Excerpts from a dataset
···

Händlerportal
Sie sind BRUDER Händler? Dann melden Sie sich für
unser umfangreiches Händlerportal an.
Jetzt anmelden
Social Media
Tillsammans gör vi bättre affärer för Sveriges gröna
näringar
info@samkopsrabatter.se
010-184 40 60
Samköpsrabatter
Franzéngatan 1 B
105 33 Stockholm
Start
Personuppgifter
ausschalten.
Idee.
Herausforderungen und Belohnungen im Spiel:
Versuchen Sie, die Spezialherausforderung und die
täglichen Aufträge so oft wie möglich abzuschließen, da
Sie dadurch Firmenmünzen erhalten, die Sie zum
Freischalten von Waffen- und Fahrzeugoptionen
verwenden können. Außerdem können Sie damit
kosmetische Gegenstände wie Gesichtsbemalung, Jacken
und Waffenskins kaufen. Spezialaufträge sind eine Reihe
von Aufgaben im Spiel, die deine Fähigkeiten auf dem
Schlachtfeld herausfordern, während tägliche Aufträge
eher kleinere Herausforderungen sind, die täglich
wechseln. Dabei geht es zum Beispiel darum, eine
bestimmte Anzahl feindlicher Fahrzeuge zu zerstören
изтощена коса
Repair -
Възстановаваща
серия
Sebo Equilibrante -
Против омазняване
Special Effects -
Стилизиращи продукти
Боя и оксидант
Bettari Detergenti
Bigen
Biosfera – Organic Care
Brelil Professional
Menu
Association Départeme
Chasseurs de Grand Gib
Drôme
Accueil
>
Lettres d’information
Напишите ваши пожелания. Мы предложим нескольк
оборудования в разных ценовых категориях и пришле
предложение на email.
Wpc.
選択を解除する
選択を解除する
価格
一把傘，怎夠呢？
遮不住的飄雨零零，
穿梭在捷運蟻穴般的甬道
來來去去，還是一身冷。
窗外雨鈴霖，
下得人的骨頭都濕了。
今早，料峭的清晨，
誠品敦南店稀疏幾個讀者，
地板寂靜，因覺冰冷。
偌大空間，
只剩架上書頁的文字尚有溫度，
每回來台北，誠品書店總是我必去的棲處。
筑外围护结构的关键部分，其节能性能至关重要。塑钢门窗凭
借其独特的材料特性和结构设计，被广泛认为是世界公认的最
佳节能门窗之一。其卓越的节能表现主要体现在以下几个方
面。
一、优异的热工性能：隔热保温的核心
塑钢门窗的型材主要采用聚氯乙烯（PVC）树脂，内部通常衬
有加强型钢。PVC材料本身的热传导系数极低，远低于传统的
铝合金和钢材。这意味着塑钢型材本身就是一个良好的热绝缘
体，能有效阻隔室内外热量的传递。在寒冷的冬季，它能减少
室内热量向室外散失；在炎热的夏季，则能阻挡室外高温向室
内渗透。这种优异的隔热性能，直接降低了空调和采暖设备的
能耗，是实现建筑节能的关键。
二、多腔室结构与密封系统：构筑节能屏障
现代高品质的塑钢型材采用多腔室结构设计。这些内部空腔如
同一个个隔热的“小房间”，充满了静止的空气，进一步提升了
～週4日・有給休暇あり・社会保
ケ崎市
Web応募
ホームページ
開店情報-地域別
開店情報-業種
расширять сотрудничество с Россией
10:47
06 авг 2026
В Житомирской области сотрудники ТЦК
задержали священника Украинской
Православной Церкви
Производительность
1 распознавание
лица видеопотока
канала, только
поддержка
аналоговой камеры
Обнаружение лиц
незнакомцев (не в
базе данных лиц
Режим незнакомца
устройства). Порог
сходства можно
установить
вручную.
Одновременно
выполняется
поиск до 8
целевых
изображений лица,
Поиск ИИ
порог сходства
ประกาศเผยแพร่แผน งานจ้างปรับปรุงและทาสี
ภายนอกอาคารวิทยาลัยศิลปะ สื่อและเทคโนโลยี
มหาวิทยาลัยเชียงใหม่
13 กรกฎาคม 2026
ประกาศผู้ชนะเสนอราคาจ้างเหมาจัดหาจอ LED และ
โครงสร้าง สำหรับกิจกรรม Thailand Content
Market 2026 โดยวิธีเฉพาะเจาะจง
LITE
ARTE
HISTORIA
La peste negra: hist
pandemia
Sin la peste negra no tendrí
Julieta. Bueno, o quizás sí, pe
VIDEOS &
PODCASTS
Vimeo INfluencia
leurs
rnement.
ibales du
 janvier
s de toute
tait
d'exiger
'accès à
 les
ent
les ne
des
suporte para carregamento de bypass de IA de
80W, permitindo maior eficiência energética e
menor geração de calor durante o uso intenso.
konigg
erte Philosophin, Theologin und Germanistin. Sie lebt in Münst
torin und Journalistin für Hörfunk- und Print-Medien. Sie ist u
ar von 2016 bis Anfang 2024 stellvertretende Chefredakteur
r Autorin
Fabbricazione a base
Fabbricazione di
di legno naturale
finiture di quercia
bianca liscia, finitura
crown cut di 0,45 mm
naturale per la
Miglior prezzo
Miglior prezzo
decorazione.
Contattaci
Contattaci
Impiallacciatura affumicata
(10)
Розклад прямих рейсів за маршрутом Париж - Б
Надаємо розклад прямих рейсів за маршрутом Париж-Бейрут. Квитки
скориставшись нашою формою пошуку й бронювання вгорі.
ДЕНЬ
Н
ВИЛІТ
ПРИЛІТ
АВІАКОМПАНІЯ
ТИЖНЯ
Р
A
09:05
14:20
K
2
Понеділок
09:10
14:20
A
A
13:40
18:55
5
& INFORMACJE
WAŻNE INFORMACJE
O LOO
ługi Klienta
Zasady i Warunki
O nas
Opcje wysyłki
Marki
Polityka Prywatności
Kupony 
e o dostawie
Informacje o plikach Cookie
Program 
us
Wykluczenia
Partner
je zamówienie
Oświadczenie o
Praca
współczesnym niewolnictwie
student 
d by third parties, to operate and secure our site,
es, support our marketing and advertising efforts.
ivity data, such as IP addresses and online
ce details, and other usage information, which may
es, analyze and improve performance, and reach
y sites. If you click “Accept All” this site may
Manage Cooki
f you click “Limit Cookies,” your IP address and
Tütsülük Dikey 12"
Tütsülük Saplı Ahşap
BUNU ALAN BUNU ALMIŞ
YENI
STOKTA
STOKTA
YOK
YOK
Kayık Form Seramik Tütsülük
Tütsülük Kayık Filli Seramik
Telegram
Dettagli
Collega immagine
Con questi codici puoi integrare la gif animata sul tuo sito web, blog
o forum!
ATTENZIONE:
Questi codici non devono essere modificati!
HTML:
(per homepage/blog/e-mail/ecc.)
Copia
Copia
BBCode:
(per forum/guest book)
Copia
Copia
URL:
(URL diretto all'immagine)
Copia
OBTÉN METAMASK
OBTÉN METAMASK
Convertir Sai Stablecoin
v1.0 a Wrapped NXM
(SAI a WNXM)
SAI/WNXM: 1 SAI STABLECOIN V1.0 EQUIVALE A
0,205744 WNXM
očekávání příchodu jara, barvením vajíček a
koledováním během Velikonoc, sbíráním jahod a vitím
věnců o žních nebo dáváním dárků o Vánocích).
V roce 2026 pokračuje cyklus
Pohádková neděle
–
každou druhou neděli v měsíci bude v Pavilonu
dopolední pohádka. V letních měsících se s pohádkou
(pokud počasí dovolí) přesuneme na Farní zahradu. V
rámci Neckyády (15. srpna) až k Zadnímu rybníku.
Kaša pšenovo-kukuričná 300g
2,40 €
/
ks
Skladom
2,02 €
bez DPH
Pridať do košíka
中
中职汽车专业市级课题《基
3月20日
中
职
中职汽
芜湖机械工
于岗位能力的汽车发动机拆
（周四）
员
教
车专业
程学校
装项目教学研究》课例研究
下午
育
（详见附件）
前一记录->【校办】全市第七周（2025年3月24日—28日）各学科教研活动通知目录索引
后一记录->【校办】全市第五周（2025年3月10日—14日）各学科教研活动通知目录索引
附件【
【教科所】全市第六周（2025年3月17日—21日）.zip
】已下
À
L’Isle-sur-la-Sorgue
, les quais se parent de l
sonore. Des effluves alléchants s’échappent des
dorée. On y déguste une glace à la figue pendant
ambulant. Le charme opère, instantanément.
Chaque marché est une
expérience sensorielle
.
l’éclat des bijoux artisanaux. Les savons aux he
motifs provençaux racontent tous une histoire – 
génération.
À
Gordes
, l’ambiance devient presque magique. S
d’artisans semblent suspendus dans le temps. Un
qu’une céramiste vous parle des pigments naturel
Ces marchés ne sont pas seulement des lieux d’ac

···

* _Task directions_: Could you retype the material from its first line through the line containing "Sie dadurch Firmenmünzen", including both of those lines?

* _Task solution_:
Händlerportal
Sie sind BRUDER Händler? Dann melden Sie sich für
unser umfangreiches Händlerportal an.
Jetzt anmelden
Social Media
Tillsammans gör vi bättre affärer för Sveriges gröna
näringar
info@samkopsrabatter.se
010-184 40 60
Samköpsrabatter
Franzéngatan 1 B
105 33 Stockholm
Start
Personuppgifter
ausschalten.
Idee.
Herausforderungen und Belohnungen im Spiel:
Versuchen Sie, die Spezialherausforderung und die
täglichen Aufträge so oft wie möglich abzuschließen, da
Sie dadurch Firmenmünzen erhalten, die Sie zum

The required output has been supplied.